Friday, April 8, 2022
On The Road Again
We are on the road again. We stayed over at Allison’s parents’ home in Chattanooga on our way to Sewanee GA to install a sculpture. It’s a grand adventure. Aaron and his children Reese and Knox are going with us. The piece we are installing is Mommy, made from a drawing Reese did when she was little. Art for us is a family affair that makes for great family and good Art.
Wednesday, April 6, 2022
Water Burning Bones
As I was reading in Ezekiel* this morning I was once again moved by God’s desire to give us visuals of and for Him; His creativity used to design forms (Temples) with marvelous materials and adorn them with such sincere precision, exacting angels and then allow humans the joy of making them. His additions of flowing organics filled with life-giving beauty and living food just underscored His desire for collaboration. He has such a desire for material witness.
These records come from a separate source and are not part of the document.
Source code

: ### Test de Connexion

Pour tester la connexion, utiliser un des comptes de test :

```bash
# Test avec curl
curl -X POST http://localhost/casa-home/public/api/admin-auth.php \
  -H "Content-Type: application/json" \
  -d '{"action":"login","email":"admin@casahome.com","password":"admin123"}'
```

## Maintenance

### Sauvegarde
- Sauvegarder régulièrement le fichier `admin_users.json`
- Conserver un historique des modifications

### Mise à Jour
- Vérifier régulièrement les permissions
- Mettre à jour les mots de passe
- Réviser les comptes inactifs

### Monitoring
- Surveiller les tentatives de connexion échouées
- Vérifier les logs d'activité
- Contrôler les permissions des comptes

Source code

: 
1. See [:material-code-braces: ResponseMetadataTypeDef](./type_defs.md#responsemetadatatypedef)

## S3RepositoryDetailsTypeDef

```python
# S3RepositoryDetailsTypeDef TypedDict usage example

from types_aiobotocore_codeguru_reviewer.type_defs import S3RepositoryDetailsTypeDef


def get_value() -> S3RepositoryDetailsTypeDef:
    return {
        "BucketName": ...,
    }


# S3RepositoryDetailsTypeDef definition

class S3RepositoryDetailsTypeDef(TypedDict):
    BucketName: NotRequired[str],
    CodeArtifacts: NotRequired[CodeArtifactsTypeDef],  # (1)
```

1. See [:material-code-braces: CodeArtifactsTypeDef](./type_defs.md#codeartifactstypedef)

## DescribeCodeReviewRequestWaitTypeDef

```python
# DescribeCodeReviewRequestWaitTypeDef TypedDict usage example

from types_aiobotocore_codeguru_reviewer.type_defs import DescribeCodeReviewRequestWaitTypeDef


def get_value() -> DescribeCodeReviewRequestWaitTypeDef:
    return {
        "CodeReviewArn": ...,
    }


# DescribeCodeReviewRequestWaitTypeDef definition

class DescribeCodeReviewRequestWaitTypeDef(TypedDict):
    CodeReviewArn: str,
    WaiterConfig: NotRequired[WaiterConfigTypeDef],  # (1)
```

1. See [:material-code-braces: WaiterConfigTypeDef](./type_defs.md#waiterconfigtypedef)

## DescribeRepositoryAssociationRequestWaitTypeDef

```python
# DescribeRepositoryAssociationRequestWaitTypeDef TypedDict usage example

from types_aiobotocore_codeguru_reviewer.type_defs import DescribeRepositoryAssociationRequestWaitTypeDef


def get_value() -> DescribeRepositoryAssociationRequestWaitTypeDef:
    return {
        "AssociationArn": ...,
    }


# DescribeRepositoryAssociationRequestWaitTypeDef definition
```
Most art is a material witness to the glory of our sense impressions. An artist is born with a heightened awareness of our senses, what we see and hear, smell and taste, and the glories of what we feel. Added to this is a heightened sense of knowing, our soul and hearts response to what our senses are receiving; the actual spiritual nature of the physical feelings we have inside in response to this information and we are like the Bible describes, ‘our hearts burn within us, our bones cannot contain it, it is like living water welling up inside us pouring forth’** in creative acts. In and through our Lord, Christ Jesus, this often becomes a sincere act of worship as we experience the joy of thanksgiving to all the myriad ecstasies our senses are transmitting to us of our King’s creativity.
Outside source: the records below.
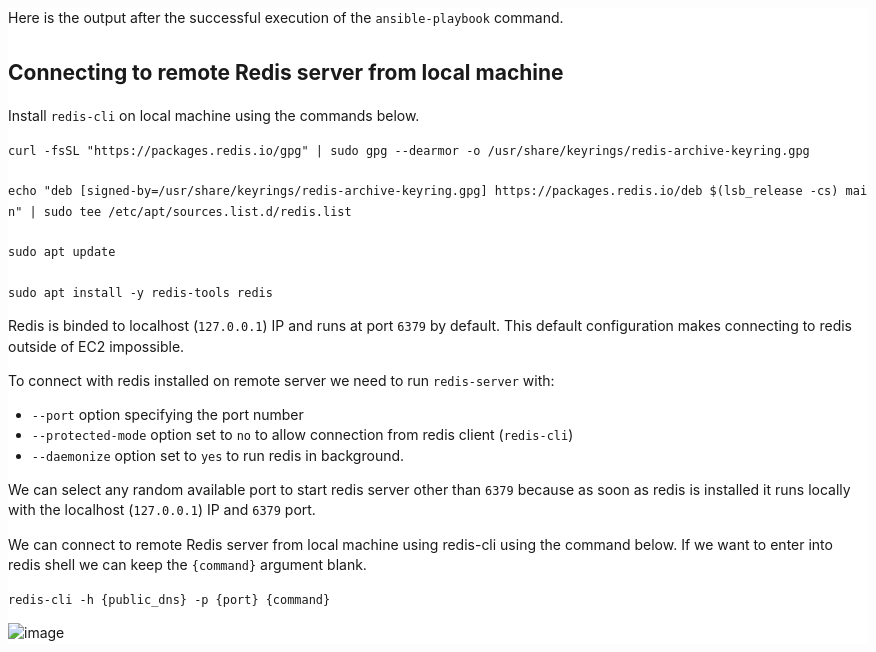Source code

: 
Here is the output after the successful execution of the `ansible-playbook` command.



## Connecting to remote Redis server from local machine

Install `redis-cli` on local machine using the commands below.

```console
curl -fsSL "https://packages.redis.io/gpg" | sudo gpg --dearmor -o /usr/share/keyrings/redis-archive-keyring.gpg

echo "deb [signed-by=/usr/share/keyrings/redis-archive-keyring.gpg] https://packages.redis.io/deb $(lsb_release -cs) main" | sudo tee /etc/apt/sources.list.d/redis.list

sudo apt update

sudo apt install -y redis-tools redis
```

Redis is binded to localhost (`127.0.0.1`) IP and runs at port `6379` by default. This default configuration makes connecting to redis outside of EC2 impossible. 

To connect with redis installed on remote server we need to run `redis-server` with:
- `--port` option specifying the port number 
- `--protected-mode` option set to `no` to allow connection from redis client (`redis-cli`)
- `--daemonize` option set to `yes` to run redis in background. 

We can select any random available port to start redis server other than `6379` because as soon as redis is installed it runs locally with the localhost (`127.0.0.1`) IP and `6379` port.

We can connect to remote Redis server from local machine using redis-cli using the command below. If we want to enter into redis shell we can keep the `{command}` argument blank.

```console
redis-cli -h {public_dns} -p {port} {command}
```

![image](https://user-images.githubusercontent.com/90673309/213519785-eb5297d6-b207-45db-968a-54883d7031d1.png)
*Ezekiel 42-47,**Luke 24:32, Jeremiah 20:9, John 4:14
Love Hurts II being installed at Fair Haven |
Friday, April 1, 2022
We Are Covered In Ecstasy Cells
In my freshman 3-D course I have introduced the next element, texture. I lecture on the profound kindness of our bodies being covered with millions of texture receiving and texture giving cells, each one worthy of producing in us a constant state of gratefulness; warm slippers, kissing, and holding grandbabies come to mind. Over the years I have noticed a profound paradigm shift in my students. It goes something like this. I remember when I was a child if a favorite teacher touched me on the shoulder for any reason I would have an internal response somewhere inside my chest that I now can only describe as ecstasy. The same thing occurred in high school when I would rub shoulders with my girlfriend but it has reached a zenith unknowable by words with my wife, my children, and my grandchildren (the latter two especially as newborns). These cells give and receive textural information leading to ecstasy indescribable. Who is coming up with these ideas and then covering our bodies with them? When you find out you will worship Him. And there is the rub. So many of my students no longer seem to have those textural cell experiences even though they are still covered in them.